What minimum SAT score are you imagining here? There aren't that many students in the country who score 1550+ (though you could argue that would change as admissions criteria changed of course). I'm confident that fewer than 100k students would score a 1550+ on the SAT and a 5 on three AP exams, for example—and this is assuming they know those to be the only admissions criteria for eligibility in the lottery. I made some estimates here: https://arjunpanickssery.substack.com/p/college-admissions-doesnt-need-to

In general, I don't understand the fascination with lottery systems, which prioritize a confused notion of fairness—unless the goal is merely to reduce the amount of effort and other resources students spend on the admissions contest, in which case you should make that explicit as the goal and try to quantify the costs and benefits that you're trading off.

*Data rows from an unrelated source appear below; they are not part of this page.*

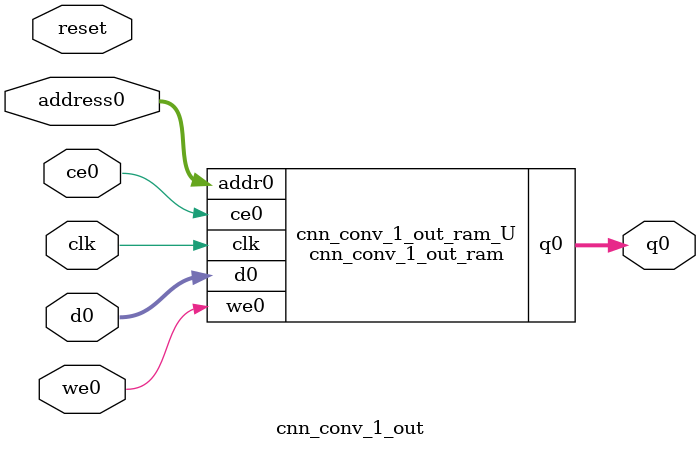
<source format=v>
`timescale 1 ns / 1 ps
module cnn_conv_1_out_ram (addr0, ce0, d0, we0, q0,  clk);

parameter DWIDTH = 32;
parameter AWIDTH = 15;
parameter MEM_SIZE = 21632;

input[AWIDTH-1:0] addr0;
input ce0;
input[DWIDTH-1:0] d0;
input we0;
output reg[DWIDTH-1:0] q0;
input clk;

(* ram_style = "block" *)reg [DWIDTH-1:0] ram[0:MEM_SIZE-1];




always @(posedge clk)  
begin 
    if (ce0) 
    begin
        if (we0) 
        begin 
            ram[addr0] <= d0; 
        end 
        q0 <= ram[addr0];
    end
end


endmodule

`timescale 1 ns / 1 ps
module cnn_conv_1_out(
    reset,
    clk,
    address0,
    ce0,
    we0,
    d0,
    q0);

parameter DataWidth = 32'd32;
parameter AddressRange = 32'd21632;
parameter AddressWidth = 32'd15;
input reset;
input clk;
input[AddressWidth - 1:0] address0;
input ce0;
input we0;
input[DataWidth - 1:0] d0;
output[DataWidth - 1:0] q0;



cnn_conv_1_out_ram cnn_conv_1_out_ram_U(
    .clk( clk ),
    .addr0( address0 ),
    .ce0( ce0 ),
    .we0( we0 ),
    .d0( d0 ),
    .q0( q0 ));

endmodule


</source>
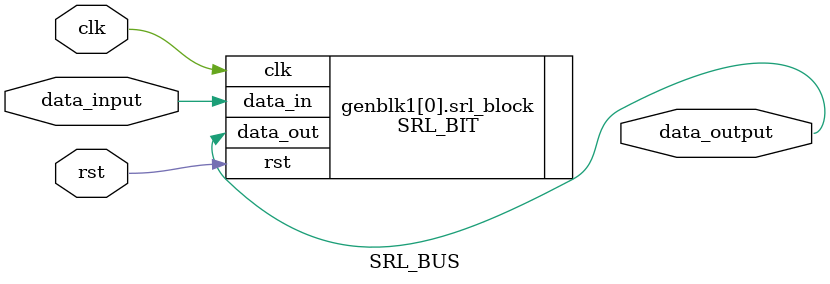
<source format=sv>
`timescale 1ns / 1ps


module SRL_BUS #(
    parameter int unsigned BUS_WIDTH = 1,
    parameter int unsigned DELAY = 1
)(
    input logic clk,
    input logic rst,
    input logic [BUS_WIDTH - 1: 0] data_input,
    output logic [BUS_WIDTH - 1: 0] data_output
    );
    
    genvar i;
    generate
        for(i = 0; i < BUS_WIDTH; i = i + 1) begin
            
            SRL_BIT #(.DELAY_LENGTH(DELAY)) srl_block
            (
                .clk(clk),
                .rst(rst),
                .data_in(data_input[i]),
                .data_out(data_output[i])
            );
            
        end    
    endgenerate
    
    
    
endmodule

</source>
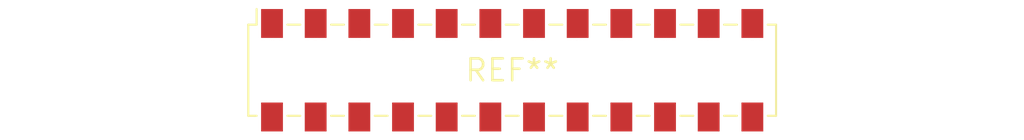
<source format=kicad_pcb>
(kicad_pcb (version 20240108) (generator pcbnew)

  (general
    (thickness 1.6)
  )

  (paper "A4")
  (layers
    (0 "F.Cu" signal)
    (31 "B.Cu" signal)
    (32 "B.Adhes" user "B.Adhesive")
    (33 "F.Adhes" user "F.Adhesive")
    (34 "B.Paste" user)
    (35 "F.Paste" user)
    (36 "B.SilkS" user "B.Silkscreen")
    (37 "F.SilkS" user "F.Silkscreen")
    (38 "B.Mask" user)
    (39 "F.Mask" user)
    (40 "Dwgs.User" user "User.Drawings")
    (41 "Cmts.User" user "User.Comments")
    (42 "Eco1.User" user "User.Eco1")
    (43 "Eco2.User" user "User.Eco2")
    (44 "Edge.Cuts" user)
    (45 "Margin" user)
    (46 "B.CrtYd" user "B.Courtyard")
    (47 "F.CrtYd" user "F.Courtyard")
    (48 "B.Fab" user)
    (49 "F.Fab" user)
    (50 "User.1" user)
    (51 "User.2" user)
    (52 "User.3" user)
    (53 "User.4" user)
    (54 "User.5" user)
    (55 "User.6" user)
    (56 "User.7" user)
    (57 "User.8" user)
    (58 "User.9" user)
  )

  (setup
    (pad_to_mask_clearance 0)
    (pcbplotparams
      (layerselection 0x00010fc_ffffffff)
      (plot_on_all_layers_selection 0x0000000_00000000)
      (disableapertmacros false)
      (usegerberextensions false)
      (usegerberattributes false)
      (usegerberadvancedattributes false)
      (creategerberjobfile false)
      (dashed_line_dash_ratio 12.000000)
      (dashed_line_gap_ratio 3.000000)
      (svgprecision 4)
      (plotframeref false)
      (viasonmask false)
      (mode 1)
      (useauxorigin false)
      (hpglpennumber 1)
      (hpglpenspeed 20)
      (hpglpendiameter 15.000000)
      (dxfpolygonmode false)
      (dxfimperialunits false)
      (dxfusepcbnewfont false)
      (psnegative false)
      (psa4output false)
      (plotreference false)
      (plotvalue false)
      (plotinvisibletext false)
      (sketchpadsonfab false)
      (subtractmaskfromsilk false)
      (outputformat 1)
      (mirror false)
      (drillshape 1)
      (scaleselection 1)
      (outputdirectory "")
    )
  )

  (net 0 "")

  (footprint "Samtec_HLE-112-02-xxx-DV-BE_2x12_P2.54mm_Horizontal" (layer "F.Cu") (at 0 0))

)

</source>
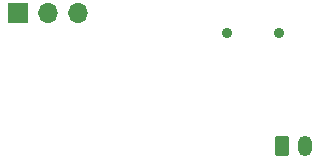
<source format=gbs>
G04 #@! TF.GenerationSoftware,KiCad,Pcbnew,(6.0.7)*
G04 #@! TF.CreationDate,2023-02-22T13:34:51-04:00*
G04 #@! TF.ProjectId,Twitch Switch,54776974-6368-4205-9377-697463682e6b,1.1*
G04 #@! TF.SameCoordinates,Original*
G04 #@! TF.FileFunction,Soldermask,Bot*
G04 #@! TF.FilePolarity,Negative*
%FSLAX46Y46*%
G04 Gerber Fmt 4.6, Leading zero omitted, Abs format (unit mm)*
G04 Created by KiCad (PCBNEW (6.0.7)) date 2023-02-22 13:34:51*
%MOMM*%
%LPD*%
G01*
G04 APERTURE LIST*
G04 Aperture macros list*
%AMRoundRect*
0 Rectangle with rounded corners*
0 $1 Rounding radius*
0 $2 $3 $4 $5 $6 $7 $8 $9 X,Y pos of 4 corners*
0 Add a 4 corners polygon primitive as box body*
4,1,4,$2,$3,$4,$5,$6,$7,$8,$9,$2,$3,0*
0 Add four circle primitives for the rounded corners*
1,1,$1+$1,$2,$3*
1,1,$1+$1,$4,$5*
1,1,$1+$1,$6,$7*
1,1,$1+$1,$8,$9*
0 Add four rect primitives between the rounded corners*
20,1,$1+$1,$2,$3,$4,$5,0*
20,1,$1+$1,$4,$5,$6,$7,0*
20,1,$1+$1,$6,$7,$8,$9,0*
20,1,$1+$1,$8,$9,$2,$3,0*%
G04 Aperture macros list end*
%ADD10R,1.700000X1.700000*%
%ADD11O,1.700000X1.700000*%
%ADD12C,0.900000*%
%ADD13RoundRect,0.250000X-0.350000X-0.625000X0.350000X-0.625000X0.350000X0.625000X-0.350000X0.625000X0*%
%ADD14O,1.200000X1.750000*%
G04 APERTURE END LIST*
D10*
X142113000Y-102997000D03*
D11*
X144653000Y-102997000D03*
X147193000Y-102997000D03*
D12*
X159852000Y-104648000D03*
X164252000Y-104648000D03*
D13*
X164452300Y-114221260D03*
D14*
X166452300Y-114221260D03*
M02*

</source>
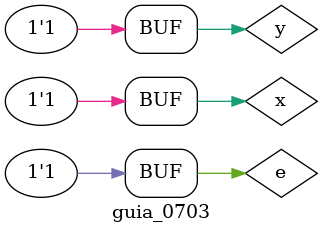
<source format=v>
module op (output oand, output onand, output oor, output onor, input x, input y);
	and  OAND  (oand, x, y);
	nand ONAND (onand, x, y);
	or   OOR   (oor, x, y);
	nor  ONOR  (onor, x, y);
endmodule // op

module mux1 (output w, input x, input y, input e);
	wire andxy, nandxy, orxy, norxy, ne;
	wire and1, and2, and3, and4;

	op OP1    (andxy, nandxy, orxy, norxy, x, y);

	not NE1   (ne, e);
	
	and AND1  (and1, andxy, ne);
	and AND2  (and2, nandxy, e);
	and AND3  (and3, orxy, ne);
	and AND4  (and4, norxy, e);

	or  RESP1 (w, and1, and2, and3, and4);
endmodule // mux1

module mux2 (output w, input x, input y, input e);
	wire andxy, nandxy, orxy, norxy, ne;
	wire and1, and2, and3, and4;

	op OP2    (andxy, nandxy, orxy, norxy, x, y);

	not NE2   (ne, e);
	
	and AND5  (and1, andxy, ne);
	and AND6  (and2, nandxy, ne);
	and AND7  (and3, orxy, e);
	and AND8  (and4, norxy, e);

	or RESP2  (w, and1, and2, and3, and4);
endmodule // mux 2

module guia_0703;
	reg x, y, e;
	wire w1, w2;

	mux1 MUX1 (w1, x, y, e);
	mux2 MUX2 (w2, x, y, e);

	initial begin : start
		x = 1'b0; y = 1'b0; e = 1'b0;
	end // start

	initial begin : main
		$display("x y e 1 2");
		#1 $monitor("%b %b %b %b %b", x, y, e, w1, w2);
		
		#1 x = 1'b0; y = 1'b0; e = 1'b1;
		
		#1 $display("");

		#1 x = 1'b0; y = 1'b1; e = 1'b0;
		#1 x = 1'b0; y = 1'b1; e = 1'b1;

		#1 $display("");

		#1 x = 1'b1; y = 1'b0; e = 1'b0;
		#1 x = 1'b1; y = 1'b0; e = 1'b1;

		#1 $display("");

		#1 x = 1'b1; y = 1'b1; e = 1'b0;
		#1 x = 1'b1; y = 1'b1; e = 1'b1;
	end // main
endmodule // guia_0703

</source>
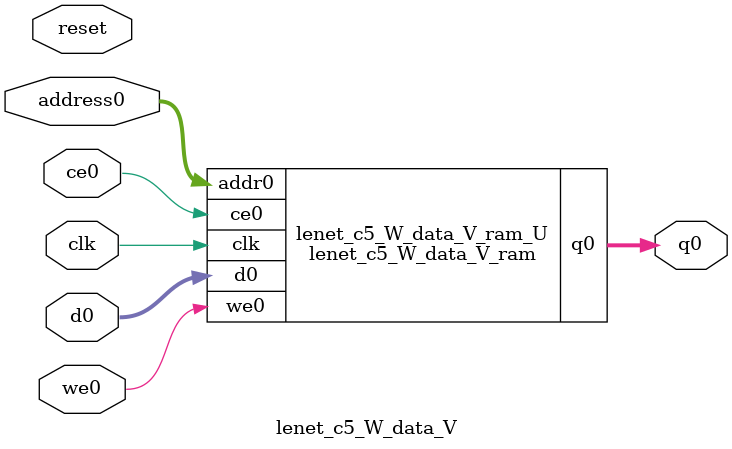
<source format=v>
`timescale 1 ns / 1 ps
module lenet_c5_W_data_V_ram (addr0, ce0, d0, we0, q0,  clk);

parameter DWIDTH = 16;
parameter AWIDTH = 16;
parameter MEM_SIZE = 48000;

input[AWIDTH-1:0] addr0;
input ce0;
input[DWIDTH-1:0] d0;
input we0;
output reg[DWIDTH-1:0] q0;
input clk;

(* ram_style = "block" *)reg [DWIDTH-1:0] ram[0:MEM_SIZE-1];




always @(posedge clk)  
begin 
    if (ce0) 
    begin
        if (we0) 
        begin 
            ram[addr0] <= d0; 
        end 
        q0 <= ram[addr0];
    end
end


endmodule

`timescale 1 ns / 1 ps
module lenet_c5_W_data_V(
    reset,
    clk,
    address0,
    ce0,
    we0,
    d0,
    q0);

parameter DataWidth = 32'd16;
parameter AddressRange = 32'd48000;
parameter AddressWidth = 32'd16;
input reset;
input clk;
input[AddressWidth - 1:0] address0;
input ce0;
input we0;
input[DataWidth - 1:0] d0;
output[DataWidth - 1:0] q0;



lenet_c5_W_data_V_ram lenet_c5_W_data_V_ram_U(
    .clk( clk ),
    .addr0( address0 ),
    .ce0( ce0 ),
    .we0( we0 ),
    .d0( d0 ),
    .q0( q0 ));

endmodule


</source>
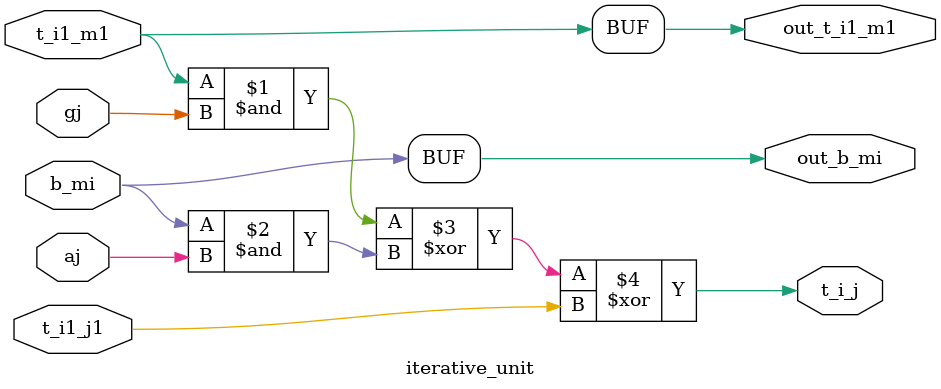
<source format=v>
/*
@Func: the basic iterative unit in algorithm for MSB-first multiplication in GF(2^m)2. 
@Author: Jinyu Xie, Wenzhao Xie, Yuteng Huang, Hao Sun.
@Date: 2018/11/21
*/

module iterative_unit(
	input wire aj,
	input wire gj,
	input wire t_i1_j1,
	input wire t_i1_m1,
	input wire b_mi,

	output wire out_t_i1_m1,
	output wire out_b_mi,
	output wire t_i_j
);


assign out_t_i1_m1 = t_i1_m1;
assign out_b_mi = b_mi;

assign t_i_j = (t_i1_m1&gj)^(b_mi&aj)^t_i1_j1;

endmodule // iterative_unit

</source>
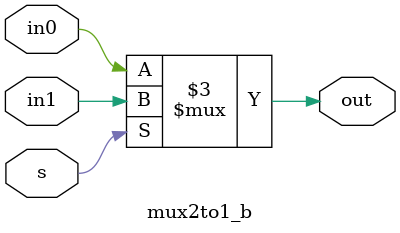
<source format=v>
module mux2to1_b(in0,in1,s,out);
input in0,in1;
input s;
output reg out;

always @(in0 or in1 or s)

if(s) 
out = in1;
else 
out= in0;

endmodule

</source>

> Once that bar is met, selection by lottery acknowledges an uncomfortable, but honest truth: beyond readiness, differences among applicants are often too small, too subjective, or too context-dependent to rank meaningfully ... Faced with thousands of academically capable applicants, institutions insist on ranking the unrankable

Your implied argument is that it's literally impossible to distinguish the top e.g. 10k students (out of a graduating class of 4 million) from the top 100k students. But you don't defend this assumption at all.

John Michener's avatar

Are you going to allow departments to do their own admissions? Outside of the most selective institutions, some departments require far more capable students than the general student admission bar - and institutions want those most capable students. I did my degrees in Physics and Engineering. I did my BS at an open admissions state university, but the Physics for Physicists class started with ~ 200 students the freshman year - and was down to about 5 by the end of the sophomore year. The math department similarly filtered the math students who chose to major in math. Such filtering is probably still universal in the STEM areas.